De acordo com Rod Judkins, professor na Saint Martin’s College of Art, uma das escolas de arte mais importantes do mundo, a criatividade não é meramente uma actividade profissional, é uma atitude genuína perante a vida, que não funciona como um interruptor, que se liga e desliga, porque os criativos continuam a ser criativos quando preenchem documentos, elaboram tarefas diárias ou tratam de qualquer outro assunto mundano.

A criatividade tenta desenvolver uma forma alternativa de pensar aplicada a qualquer desafio.
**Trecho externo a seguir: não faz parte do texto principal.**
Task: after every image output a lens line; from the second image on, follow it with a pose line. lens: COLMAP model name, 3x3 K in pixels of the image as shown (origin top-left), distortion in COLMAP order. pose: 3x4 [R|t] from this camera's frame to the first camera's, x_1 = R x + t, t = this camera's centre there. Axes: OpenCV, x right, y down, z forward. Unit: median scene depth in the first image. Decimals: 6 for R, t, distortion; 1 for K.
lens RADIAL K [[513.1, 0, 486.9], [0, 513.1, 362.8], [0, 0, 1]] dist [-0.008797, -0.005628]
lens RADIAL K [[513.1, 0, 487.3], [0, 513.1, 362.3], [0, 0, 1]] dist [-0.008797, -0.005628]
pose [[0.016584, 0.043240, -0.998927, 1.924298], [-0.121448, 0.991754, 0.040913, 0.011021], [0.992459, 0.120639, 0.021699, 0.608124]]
Não havendo condições para estimular pensamentos alternativos na publicidade, todas as marcas passam a comunicar no mesmo sentido, com o mesmo estilo e muito orientadas pela preocupação de não deixarem de fora os temas da moda e a cumprirem ao mesmo tempo todas as suas regras de compliance.

A juntar a isto, há ainda o uso de ad blocking, a crescer anualmente em média cerca de 30%, e que vai representar para 2024 uma perda estimada de receita publicitária online de 8% (54 mil milhões dólares) face ao investimento global, de acordo com o Ad-Filtering Report 2023 da eyeo.

No rescaldo do Cannes Lions deste ano, foram identificados cinco key takeways pela Kantar, que em conjunto representam um território de temas por onde a criatividade pode explorar ideias para impulsionar as marcas e os negócios.

Tendo em consideração que estes tópicos são todos impactantes, não apenas para as próprias marcas, mas sobretudo para a sociedade, pode-se afirmar que à criatividade exige-se que seja – simultaneamente – eficaz (para o negócio); inclusiva (para a sociedade); sustentável (para o futuro geracional); crie entretenimento (para o bem-estar humano); e que seja ainda potenciada pela tecnologia (Gen-AI, que foi o hype desta edição).

Há, portanto, enormes desafios para a criatividade num ambiente publicitário exigente em todas as suas abordagens, e onde, em última instância, vê reduzida a sua capacidade em períodos de contenção económica, apesar de ser justamente em momentos de menor abundância que a criatividade é chamada a resolver problemas.

A criatividade no marketing não começa nas equipas criativas, mas nas pessoas e no mundo à nossa volta com os seus sinais, factos e acontecimentos. É a partir deste contexto que nasce o fio condutor que liga a necessidade ou o problema no mercado à ideia na mente dos criativos que precisa de ser trabalhada sem fricções.

A criatividade será sempre relevante para a humanidade porque promove e impulsiona a inovação e potencia o crescimento pessoal e social de inúmeras formas, desempenhando um papel crucial na abordagem dos desafios e oportunidades do mundo moderno.

Numa era marcada por rápidas transformações, a criatividade surge como um farol de esperança onde podemos encontrar soluções para as alterações climáticas, aproveitar a tecnologia de forma ética, abordar as injustiças sociais, responder às crises de saúde e dotar a próxima geração com as ferramentas necessárias para prosperar.

Publicitar qualquer um destes temas com uma estratégia criativa consistente, e que privilegia a essência do seu valor, irá traduzir-se em anúncios e mensagens que muitas pessoas irão querer ver e perceber qual o propósito que move as respectivas marcas.